Start of DATA LISTING
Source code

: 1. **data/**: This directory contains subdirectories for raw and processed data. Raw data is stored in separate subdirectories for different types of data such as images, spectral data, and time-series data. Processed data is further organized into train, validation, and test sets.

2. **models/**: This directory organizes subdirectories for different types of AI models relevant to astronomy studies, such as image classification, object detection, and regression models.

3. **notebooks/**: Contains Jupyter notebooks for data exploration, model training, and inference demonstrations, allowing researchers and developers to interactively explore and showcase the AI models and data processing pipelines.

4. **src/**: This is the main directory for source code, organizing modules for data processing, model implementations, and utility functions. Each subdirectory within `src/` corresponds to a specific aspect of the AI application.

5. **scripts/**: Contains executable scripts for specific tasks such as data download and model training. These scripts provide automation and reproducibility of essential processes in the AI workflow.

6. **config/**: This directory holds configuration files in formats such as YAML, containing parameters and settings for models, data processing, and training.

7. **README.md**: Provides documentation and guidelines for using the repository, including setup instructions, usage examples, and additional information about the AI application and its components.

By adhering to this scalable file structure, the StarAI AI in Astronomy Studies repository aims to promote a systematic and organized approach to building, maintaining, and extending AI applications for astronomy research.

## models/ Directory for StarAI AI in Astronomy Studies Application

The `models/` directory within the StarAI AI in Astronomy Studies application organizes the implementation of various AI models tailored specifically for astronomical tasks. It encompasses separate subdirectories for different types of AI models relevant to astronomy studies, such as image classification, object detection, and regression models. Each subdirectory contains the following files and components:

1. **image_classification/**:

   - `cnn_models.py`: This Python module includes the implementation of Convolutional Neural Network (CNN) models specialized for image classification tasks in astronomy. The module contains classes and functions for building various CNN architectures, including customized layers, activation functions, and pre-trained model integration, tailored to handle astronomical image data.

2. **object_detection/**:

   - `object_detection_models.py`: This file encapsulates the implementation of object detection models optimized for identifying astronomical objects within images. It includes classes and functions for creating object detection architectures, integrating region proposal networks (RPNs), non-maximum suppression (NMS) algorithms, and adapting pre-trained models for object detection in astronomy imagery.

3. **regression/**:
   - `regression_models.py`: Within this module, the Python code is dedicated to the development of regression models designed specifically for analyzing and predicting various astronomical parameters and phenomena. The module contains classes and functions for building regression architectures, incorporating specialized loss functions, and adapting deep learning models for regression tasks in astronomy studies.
End of DATA LISTING
Start of DATA LISTING
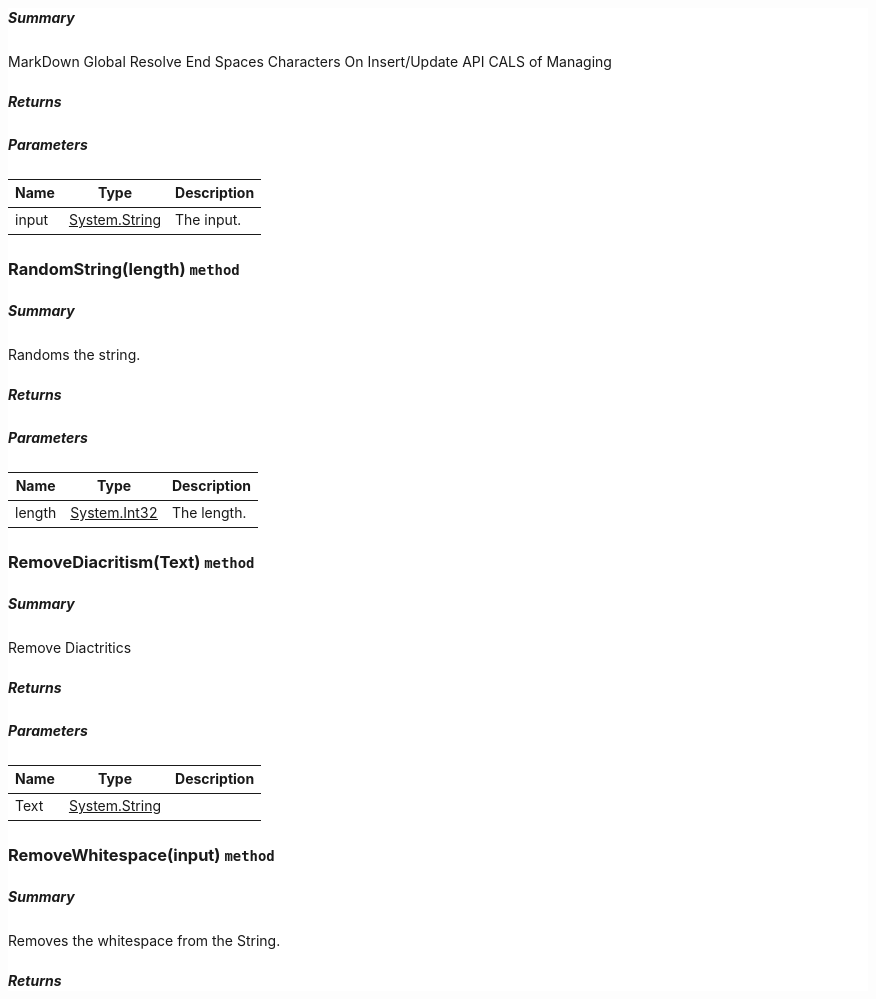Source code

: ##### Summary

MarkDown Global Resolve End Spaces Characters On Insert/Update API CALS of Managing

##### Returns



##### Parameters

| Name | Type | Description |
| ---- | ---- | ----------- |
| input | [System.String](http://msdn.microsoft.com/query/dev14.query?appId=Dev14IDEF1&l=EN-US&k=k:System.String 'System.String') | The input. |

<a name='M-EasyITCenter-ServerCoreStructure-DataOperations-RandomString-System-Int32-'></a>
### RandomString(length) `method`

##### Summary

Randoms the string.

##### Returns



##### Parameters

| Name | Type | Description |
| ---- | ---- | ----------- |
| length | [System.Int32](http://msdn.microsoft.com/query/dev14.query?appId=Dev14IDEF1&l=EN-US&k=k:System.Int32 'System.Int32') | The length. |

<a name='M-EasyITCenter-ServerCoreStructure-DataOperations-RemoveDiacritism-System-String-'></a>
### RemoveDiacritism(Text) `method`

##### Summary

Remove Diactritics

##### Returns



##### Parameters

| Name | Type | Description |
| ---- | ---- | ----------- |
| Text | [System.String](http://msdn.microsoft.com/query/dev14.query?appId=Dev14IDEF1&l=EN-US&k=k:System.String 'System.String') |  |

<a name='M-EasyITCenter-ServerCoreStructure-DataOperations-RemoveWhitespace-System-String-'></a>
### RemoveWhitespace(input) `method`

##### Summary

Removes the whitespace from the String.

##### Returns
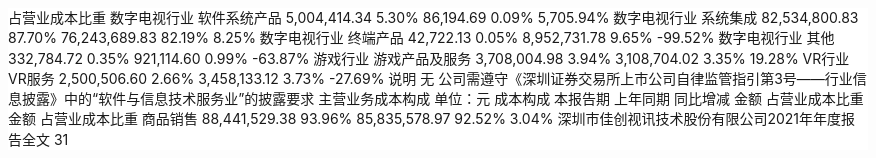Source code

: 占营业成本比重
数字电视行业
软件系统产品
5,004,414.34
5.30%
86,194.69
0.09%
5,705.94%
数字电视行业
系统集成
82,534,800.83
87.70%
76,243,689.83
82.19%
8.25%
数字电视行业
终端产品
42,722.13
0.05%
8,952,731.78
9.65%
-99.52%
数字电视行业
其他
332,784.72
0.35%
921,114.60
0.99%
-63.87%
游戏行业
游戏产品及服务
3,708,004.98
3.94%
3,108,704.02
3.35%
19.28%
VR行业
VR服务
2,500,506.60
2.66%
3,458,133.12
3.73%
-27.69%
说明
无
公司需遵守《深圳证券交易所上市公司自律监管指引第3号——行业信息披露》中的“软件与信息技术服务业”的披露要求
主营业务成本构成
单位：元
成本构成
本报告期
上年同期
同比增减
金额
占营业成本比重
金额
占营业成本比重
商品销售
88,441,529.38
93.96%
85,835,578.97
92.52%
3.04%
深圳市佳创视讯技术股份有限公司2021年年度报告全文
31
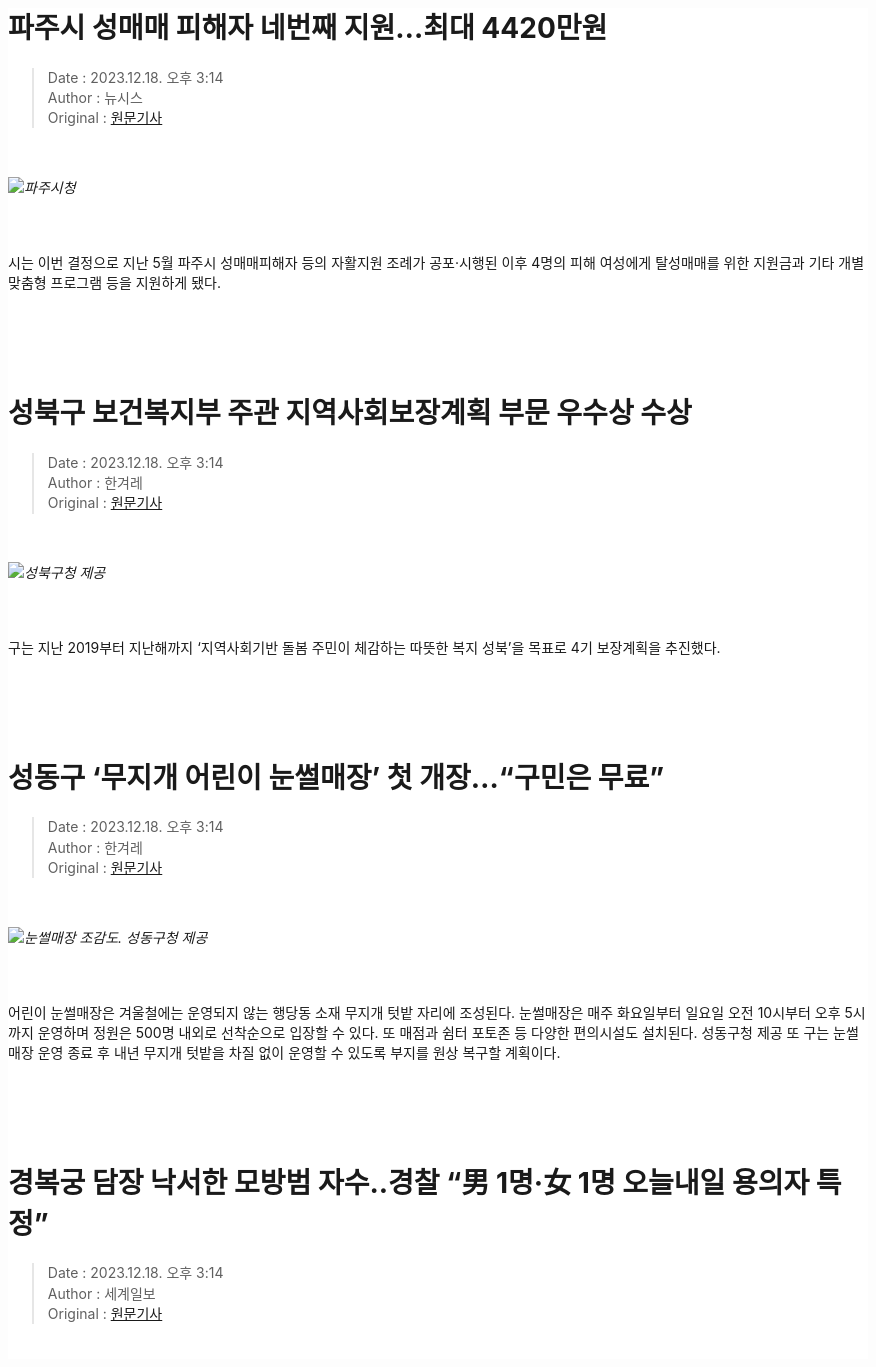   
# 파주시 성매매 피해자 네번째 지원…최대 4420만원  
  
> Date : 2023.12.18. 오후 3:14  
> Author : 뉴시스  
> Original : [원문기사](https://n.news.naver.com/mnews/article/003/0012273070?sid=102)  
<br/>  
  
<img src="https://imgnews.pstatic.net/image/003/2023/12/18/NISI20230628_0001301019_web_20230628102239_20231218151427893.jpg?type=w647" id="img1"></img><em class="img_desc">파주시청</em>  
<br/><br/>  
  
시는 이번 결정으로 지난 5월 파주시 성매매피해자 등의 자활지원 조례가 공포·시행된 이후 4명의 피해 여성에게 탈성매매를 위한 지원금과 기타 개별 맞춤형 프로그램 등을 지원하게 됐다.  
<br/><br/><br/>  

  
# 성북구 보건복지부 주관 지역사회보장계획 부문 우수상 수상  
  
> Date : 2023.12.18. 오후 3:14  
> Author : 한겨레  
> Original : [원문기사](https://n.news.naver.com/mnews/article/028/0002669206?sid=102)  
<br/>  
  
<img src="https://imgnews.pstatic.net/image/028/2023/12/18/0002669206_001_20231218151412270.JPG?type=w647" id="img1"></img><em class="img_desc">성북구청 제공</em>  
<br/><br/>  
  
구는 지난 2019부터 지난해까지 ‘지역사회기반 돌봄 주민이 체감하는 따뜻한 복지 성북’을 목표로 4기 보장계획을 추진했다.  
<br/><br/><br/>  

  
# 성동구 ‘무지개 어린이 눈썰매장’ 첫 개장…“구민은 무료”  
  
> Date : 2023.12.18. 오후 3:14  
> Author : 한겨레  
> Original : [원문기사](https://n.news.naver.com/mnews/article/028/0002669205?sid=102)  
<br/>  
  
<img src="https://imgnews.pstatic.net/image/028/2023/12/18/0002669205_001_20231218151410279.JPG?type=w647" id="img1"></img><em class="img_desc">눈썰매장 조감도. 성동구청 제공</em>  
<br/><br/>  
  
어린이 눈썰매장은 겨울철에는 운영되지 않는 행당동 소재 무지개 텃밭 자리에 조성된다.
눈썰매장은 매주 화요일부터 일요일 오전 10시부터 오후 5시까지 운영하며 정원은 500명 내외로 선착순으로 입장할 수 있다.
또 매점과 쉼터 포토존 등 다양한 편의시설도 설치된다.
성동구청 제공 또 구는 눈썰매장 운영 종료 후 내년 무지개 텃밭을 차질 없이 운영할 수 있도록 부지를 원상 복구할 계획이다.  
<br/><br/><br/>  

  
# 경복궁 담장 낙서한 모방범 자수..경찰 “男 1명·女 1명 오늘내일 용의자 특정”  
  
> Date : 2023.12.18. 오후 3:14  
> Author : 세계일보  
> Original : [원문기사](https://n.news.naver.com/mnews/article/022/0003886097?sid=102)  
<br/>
End of DATA LISTING
Start of DATA LISTING
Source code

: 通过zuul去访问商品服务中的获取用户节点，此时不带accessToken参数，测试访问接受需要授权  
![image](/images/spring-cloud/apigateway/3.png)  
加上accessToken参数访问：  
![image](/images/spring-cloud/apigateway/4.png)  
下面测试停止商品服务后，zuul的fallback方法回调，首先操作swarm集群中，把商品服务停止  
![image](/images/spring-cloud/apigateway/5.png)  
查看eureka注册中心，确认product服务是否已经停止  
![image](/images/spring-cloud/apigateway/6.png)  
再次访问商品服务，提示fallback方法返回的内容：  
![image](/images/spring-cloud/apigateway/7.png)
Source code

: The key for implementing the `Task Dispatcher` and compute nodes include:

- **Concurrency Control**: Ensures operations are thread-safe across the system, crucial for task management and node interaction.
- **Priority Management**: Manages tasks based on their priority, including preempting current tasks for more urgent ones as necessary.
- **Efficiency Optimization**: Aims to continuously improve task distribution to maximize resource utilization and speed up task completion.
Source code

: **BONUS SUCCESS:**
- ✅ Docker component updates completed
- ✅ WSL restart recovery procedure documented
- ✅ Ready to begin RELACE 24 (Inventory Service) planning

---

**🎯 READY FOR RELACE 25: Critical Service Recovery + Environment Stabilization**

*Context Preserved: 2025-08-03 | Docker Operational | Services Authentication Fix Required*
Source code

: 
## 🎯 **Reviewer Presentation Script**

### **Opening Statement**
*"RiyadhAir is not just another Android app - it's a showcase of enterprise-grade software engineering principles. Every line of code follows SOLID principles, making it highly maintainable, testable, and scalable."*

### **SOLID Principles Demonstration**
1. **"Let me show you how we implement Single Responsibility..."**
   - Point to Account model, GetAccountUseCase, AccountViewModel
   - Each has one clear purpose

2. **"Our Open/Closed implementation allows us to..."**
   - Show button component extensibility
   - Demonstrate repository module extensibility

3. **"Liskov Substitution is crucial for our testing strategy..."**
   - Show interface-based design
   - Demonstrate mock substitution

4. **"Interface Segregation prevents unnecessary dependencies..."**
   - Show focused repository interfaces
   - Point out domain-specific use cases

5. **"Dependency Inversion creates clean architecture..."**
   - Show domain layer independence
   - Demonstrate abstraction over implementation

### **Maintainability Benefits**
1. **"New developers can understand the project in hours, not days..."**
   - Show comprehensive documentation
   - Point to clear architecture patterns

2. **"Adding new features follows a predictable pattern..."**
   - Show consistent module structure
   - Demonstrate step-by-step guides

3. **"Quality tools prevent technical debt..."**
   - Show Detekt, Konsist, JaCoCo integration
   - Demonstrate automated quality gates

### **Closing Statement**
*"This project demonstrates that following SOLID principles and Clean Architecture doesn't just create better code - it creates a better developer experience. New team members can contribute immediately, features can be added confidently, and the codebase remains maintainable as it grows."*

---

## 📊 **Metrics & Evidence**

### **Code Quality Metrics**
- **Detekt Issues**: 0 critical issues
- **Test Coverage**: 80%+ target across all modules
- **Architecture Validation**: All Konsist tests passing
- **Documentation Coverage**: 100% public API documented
End of DATA LISTING
EXERCISE GOAL: Report every line in the data above in which the word "pstatic" appears.

ANSWER FOR THIS EXERCISE:
<img src="https://imgnews.pstatic.net/image/003/2023/12/18/NISI20230628_0001301019_web_20230628102239_20231218151427893.jpg?type=w647" id="img1"></img><em class="img_desc">파주시청</em>  
<img src="https://imgnews.pstatic.net/image/028/2023/12/18/0002669206_001_20231218151412270.JPG?type=w647" id="img1"></img><em class="img_desc">성북구청 제공</em>  
<img src="https://imgnews.pstatic.net/image/028/2023/12/18/0002669205_001_20231218151410279.JPG?type=w647" id="img1"></img><em class="img_desc">눈썰매장 조감도. 성동구청 제공</em>  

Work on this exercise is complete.